Problem details: All of the lines below should be printed again exactly as they are.
____ Data for analysis
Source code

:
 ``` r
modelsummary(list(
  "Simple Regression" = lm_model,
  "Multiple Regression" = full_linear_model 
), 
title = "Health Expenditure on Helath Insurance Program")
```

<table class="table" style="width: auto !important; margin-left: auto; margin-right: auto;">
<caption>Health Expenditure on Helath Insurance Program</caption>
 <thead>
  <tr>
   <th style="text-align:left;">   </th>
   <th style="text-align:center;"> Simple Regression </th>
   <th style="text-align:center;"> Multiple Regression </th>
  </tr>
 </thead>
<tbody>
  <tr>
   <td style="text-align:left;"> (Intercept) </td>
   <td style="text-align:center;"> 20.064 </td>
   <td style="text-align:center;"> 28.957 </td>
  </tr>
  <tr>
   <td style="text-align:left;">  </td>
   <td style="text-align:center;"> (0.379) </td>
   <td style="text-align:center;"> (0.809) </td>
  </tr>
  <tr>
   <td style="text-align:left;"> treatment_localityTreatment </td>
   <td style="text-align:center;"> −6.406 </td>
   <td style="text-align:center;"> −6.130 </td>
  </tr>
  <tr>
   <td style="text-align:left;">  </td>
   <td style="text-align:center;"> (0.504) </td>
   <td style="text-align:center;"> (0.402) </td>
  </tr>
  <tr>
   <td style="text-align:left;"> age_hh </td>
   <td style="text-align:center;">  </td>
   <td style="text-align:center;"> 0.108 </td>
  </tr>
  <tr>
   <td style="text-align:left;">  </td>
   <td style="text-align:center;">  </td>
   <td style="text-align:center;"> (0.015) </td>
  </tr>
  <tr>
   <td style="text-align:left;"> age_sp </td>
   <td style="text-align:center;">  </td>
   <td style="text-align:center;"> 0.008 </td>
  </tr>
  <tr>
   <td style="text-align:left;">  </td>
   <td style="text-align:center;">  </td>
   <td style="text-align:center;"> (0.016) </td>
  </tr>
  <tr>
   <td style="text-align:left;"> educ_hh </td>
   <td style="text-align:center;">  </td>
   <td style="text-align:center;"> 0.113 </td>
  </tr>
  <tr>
________
Answer to the problem:
Source code

:
 ``` r
modelsummary(list(
  "Simple Regression" = lm_model,
  "Multiple Regression" = full_linear_model 
), 
title = "Health Expenditure on Helath Insurance Program")
```

<table class="table" style="width: auto !important; margin-left: auto; margin-right: auto;">
<caption>Health Expenditure on Helath Insurance Program</caption>
 <thead>
  <tr>
   <th style="text-align:left;">   </th>
   <th style="text-align:center;"> Simple Regression </th>
   <th style="text-align:center;"> Multiple Regression </th>
  </tr>
 </thead>
<tbody>
  <tr>
   <td style="text-align:left;"> (Intercept) </td>
   <td style="text-align:center;"> 20.064 </td>
   <td style="text-align:center;"> 28.957 </td>
  </tr>
  <tr>
   <td style="text-align:left;">  </td>
   <td style="text-align:center;"> (0.379) </td>
   <td style="text-align:center;"> (0.809) </td>
  </tr>
  <tr>
   <td style="text-align:left;"> treatment_localityTreatment </td>
   <td style="text-align:center;"> −6.406 </td>
   <td style="text-align:center;"> −6.130 </td>
  </tr>
  <tr>
   <td style="text-align:left;">  </td>
   <td style="text-align:center;"> (0.504) </td>
   <td style="text-align:center;"> (0.402) </td>
  </tr>
  <tr>
   <td style="text-align:left;"> age_hh </td>
   <td style="text-align:center;">  </td>
   <td style="text-align:center;"> 0.108 </td>
  </tr>
  <tr>
   <td style="text-align:left;">  </td>
   <td style="text-align:center;">  </td>
   <td style="text-align:center;"> (0.015) </td>
  </tr>
  <tr>
   <td style="text-align:left;"> age_sp </td>
   <td style="text-align:center;">  </td>
   <td style="text-align:center;"> 0.008 </td>
  </tr>
  <tr>
   <td style="text-align:left;">  </td>
   <td style="text-align:center;">  </td>
   <td style="text-align:center;"> (0.016) </td>
  </tr>
  <tr>
   <td style="text-align:left;"> educ_hh </td>
   <td style="text-align:center;">  </td>
   <td style="text-align:center;"> 0.113 </td>
  </tr>
  <tr>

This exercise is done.